China's Cabinet-level financial regulatory body said on Jan 7 it is planning a new set of measures to ease the financing difficulties of small and medium-sized enterprises, through monetary policy adjustments and encouraging banks to increase lending to smaller businesses.
The first meeting this year of the Financial Stability and Development Committee of the State Council was held in Beijing on Jan 7, chaired by Vice-Premier Liu He. It focused on resolving the financial problems of SMEs－the lifeblood of the economy－which account for more than 90 percent of businesses in China.
A statement issued after the meeting announced some preferential measures, such as improving the monetary policy transmission system, using various money and credit policy tools, and encouraging financial institutions to increase credit to SMEs.
Access to finance remains one of the big challenges for Chinese SMEs, although the government has launched a series of policies to support their development during the past two years, to hedge against the external headwinds of China-US trade tensions, said economists.
Dong Ximiao, a researcher at the National Institution for Finance and Development, a financial think tank under the Chinese Academy of Social Sciences, expected additional "targeted cuts" to the cash amount that banks must set aside, known as the reserve requirement ratio, especially for small and medium-sized commercial banks, in order to free up more funds for loans to SMEs.
The People's Bank of China, the nation's central bank, injected 800 billion yuan ($115 billion) into the financial sector by cutting the RRR for banks by 0.5 percentage point on Jan 6, the eighth such reduction since 2018, in the hope that improving banks' lending capacity will translate into stronger economic growth.
Wen Bin, chief economist at Minsheng Bank, said a number of new policies to support the financing of SMEs may be launched in the short term, including those related to monetary and regulatory policy.
Requirements on the quantity, price and length of maturity of SME financing may be included in the evaluation system for banks' performance. And different regulatory standards, compared with larger banks, may be introduced for smaller banks, according to Wen, who also expected targeted RRR cuts.
This year, slowing economic growth and trade uncertainties may result in a challenging operating environment for financial institutions in China, especially for smaller banks. The central bank will continue to maintain ample bank funding through accommodative policies, according to research from Moody's.
Although lower interest rates can reduce funding costs for SMEs, they will weigh on banks' net interest margins and decrease their investment returns, which may lead to rising refinancing risks for some smaller banks, according to Sonny Hsu, a senior credit officer of Financial Institutions Group with Moody's Investors Service Hong Kong Ltd.
Financial regulators in China will continue to prioritize financial stability, and the support could be extended to smaller banks, Dong said.
To reduce funding challenges, the committee called for supplementing the capital of small and medium-sized banks through multiple channels, and promoting their ability to provide credit to SMEs.
It also highlighted improving the government financing guarantee system, accelerating the building of a credit information platform for companies, and broadening direct financing channels for high-quality SMEs.
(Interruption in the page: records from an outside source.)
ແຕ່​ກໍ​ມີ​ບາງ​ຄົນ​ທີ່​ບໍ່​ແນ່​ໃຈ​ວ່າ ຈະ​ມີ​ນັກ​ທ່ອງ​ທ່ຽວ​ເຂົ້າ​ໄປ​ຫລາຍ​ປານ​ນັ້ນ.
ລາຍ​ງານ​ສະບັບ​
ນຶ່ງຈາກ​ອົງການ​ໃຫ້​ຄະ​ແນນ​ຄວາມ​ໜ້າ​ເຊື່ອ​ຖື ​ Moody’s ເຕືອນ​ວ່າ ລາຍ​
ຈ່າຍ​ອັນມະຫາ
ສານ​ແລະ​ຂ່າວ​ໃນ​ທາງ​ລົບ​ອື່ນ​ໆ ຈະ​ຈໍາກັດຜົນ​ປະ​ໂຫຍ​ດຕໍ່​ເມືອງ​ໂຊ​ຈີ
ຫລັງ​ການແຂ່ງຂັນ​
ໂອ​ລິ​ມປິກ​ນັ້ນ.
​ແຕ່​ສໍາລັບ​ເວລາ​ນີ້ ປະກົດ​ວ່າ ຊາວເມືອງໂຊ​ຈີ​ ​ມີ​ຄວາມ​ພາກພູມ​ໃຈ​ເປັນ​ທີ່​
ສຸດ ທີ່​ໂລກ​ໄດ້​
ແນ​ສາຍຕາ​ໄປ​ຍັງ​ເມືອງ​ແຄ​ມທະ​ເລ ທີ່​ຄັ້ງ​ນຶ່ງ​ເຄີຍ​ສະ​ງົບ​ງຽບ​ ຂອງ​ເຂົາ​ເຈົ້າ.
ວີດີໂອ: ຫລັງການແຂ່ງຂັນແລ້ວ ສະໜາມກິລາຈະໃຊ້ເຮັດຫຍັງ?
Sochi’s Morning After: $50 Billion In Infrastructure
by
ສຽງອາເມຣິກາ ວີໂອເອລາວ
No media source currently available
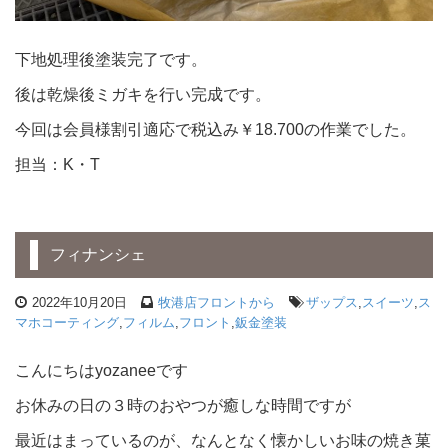
下地処理後塗装完了です。
後は乾燥後ミガキを行い完成です。
今回は会員様割引適応で税込み￥18.700の作業でした。
担当：K・T
フィナンシェ
2022年10月20日
牧港店フロントから
ザップス
,
スイーツ
,
ス
マホコーティング
,
フィルム
,
フロント
,
鈑金塗装
こんにちはyozaneeです
お休みの日の３時のおやつが癒しな時間ですが
最近はまっているのが、なんとなく懐かしいお味の焼き菓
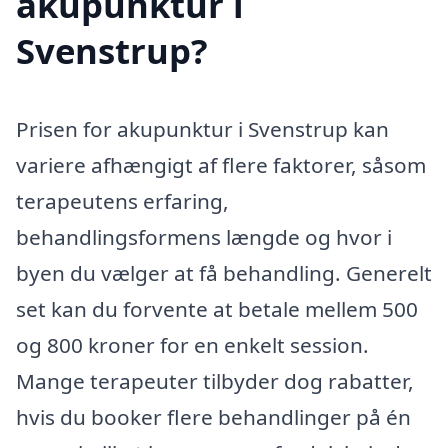
akupunktur i
Svenstrup?
Prisen for akupunktur i Svenstrup kan
variere afhængigt af flere faktorer, såsom
terapeutens erfaring,
behandlingsformens længde og hvor i
byen du vælger at få behandling. Generelt
set kan du forvente at betale mellem 500
og 800 kroner for en enkelt session.
Mange terapeuter tilbyder dog rabatter,
hvis du booker flere behandlinger på én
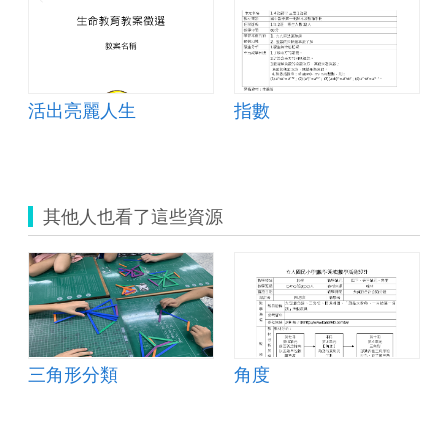
活出亮麗人生
指數
其他人也看了這些資源
三角形分類
角度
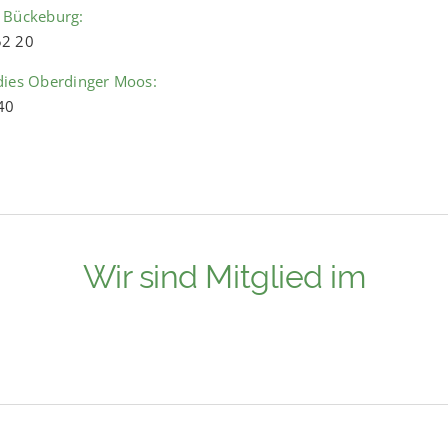
 Bückeburg:
52 20
dies Oberdinger Moos:
40
Wir sind Mitglied im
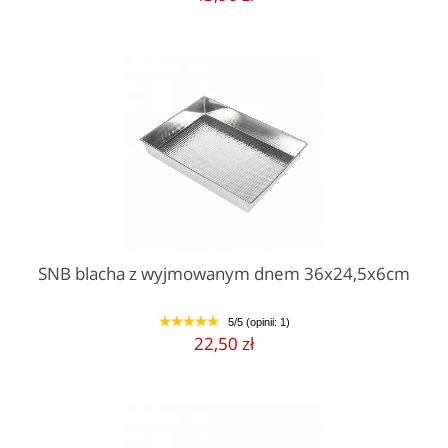
SNB blacha z wyjmowanym dnem 36x24,5x6cm
5/5 (opinii: 1)
1
2
3
4
5
22,50 zł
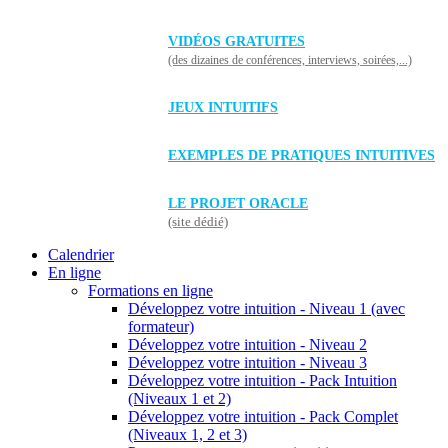
VIDÉOS GRATUITES
(des dizaines de conférences, interviews, soirées,...)
JEUX INTUITIFS
EXEMPLES DE PRATIQUES INTUITIVES
LE PROJET ORACLE
(site dédié)
Calendrier
En ligne
Formations en ligne
Développez votre intuition - Niveau 1 (avec
formateur)
Développez votre intuition - Niveau 2
Développez votre intuition - Niveau 3
Développez votre intuition - Pack Intuition
(Niveaux 1 et 2)
Développez votre intuition - Pack Complet
(Niveaux 1, 2 et 3)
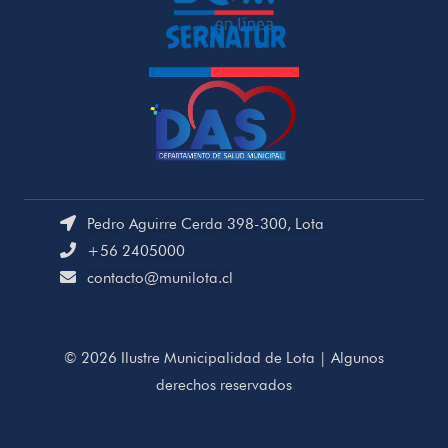
Pedro Aguirre Cerda 398-300, Lota
+56 2405000
contacto@munilota.cl
© 2026 Ilustre Municipalidad de Lota | Algunos
derechos reservados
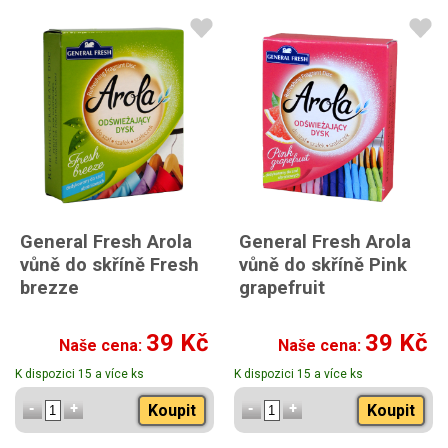
General Fresh Arola
General Fresh Arola
vůně do skříně Fresh
vůně do skříně Pink
brezze
grapefruit
39 Kč
39 Kč
Naše cena:
Naše cena:
K dispozici 15 a více ks
K dispozici 15 a více ks
Koupit
Koupit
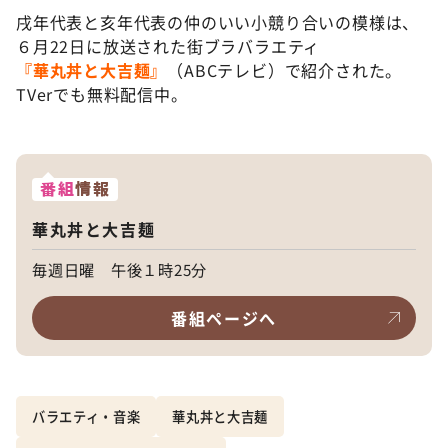
戌年代表と亥年代表の仲のいい小競り合いの模様は、
６月22日に放送された街ブラバラエティ
『華丸丼と大吉麺』
（ABCテレビ）で紹介された。
TVerでも無料配信中。
番組
情報
華丸丼と大吉麺
毎週日曜 午後１時25分
番組ページへ
バラエティ・音楽
華丸丼と大吉麺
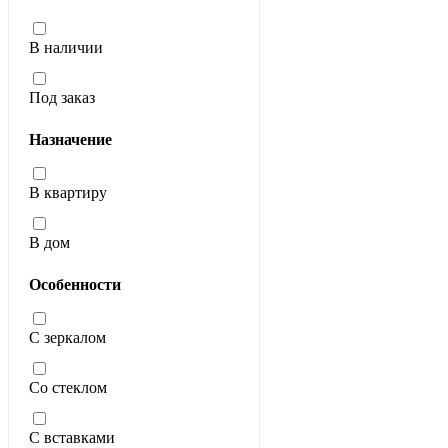
В наличии
Под заказ
Назначение
В квартиру
В дом
Особенности
С зеркалом
Со стеклом
С вставками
Compared with the situation in 2019, the risks of a liquidity shortage and a credit crunch will be further eased in the Chinese financial system, and more policies will focus on stabilizing growth and promoting reforms this year, said Cheng Shi, chief economist at ICBC International.
According to the central bank, outstanding loans for micro and small companies stood at 11.4 trillion yuan by the end of November, up by 23.1 percent from a year earlier. The outstanding loans for private companies reached 45.9 trillion yuan, at a year-on-year growth rate of 7.1 percent.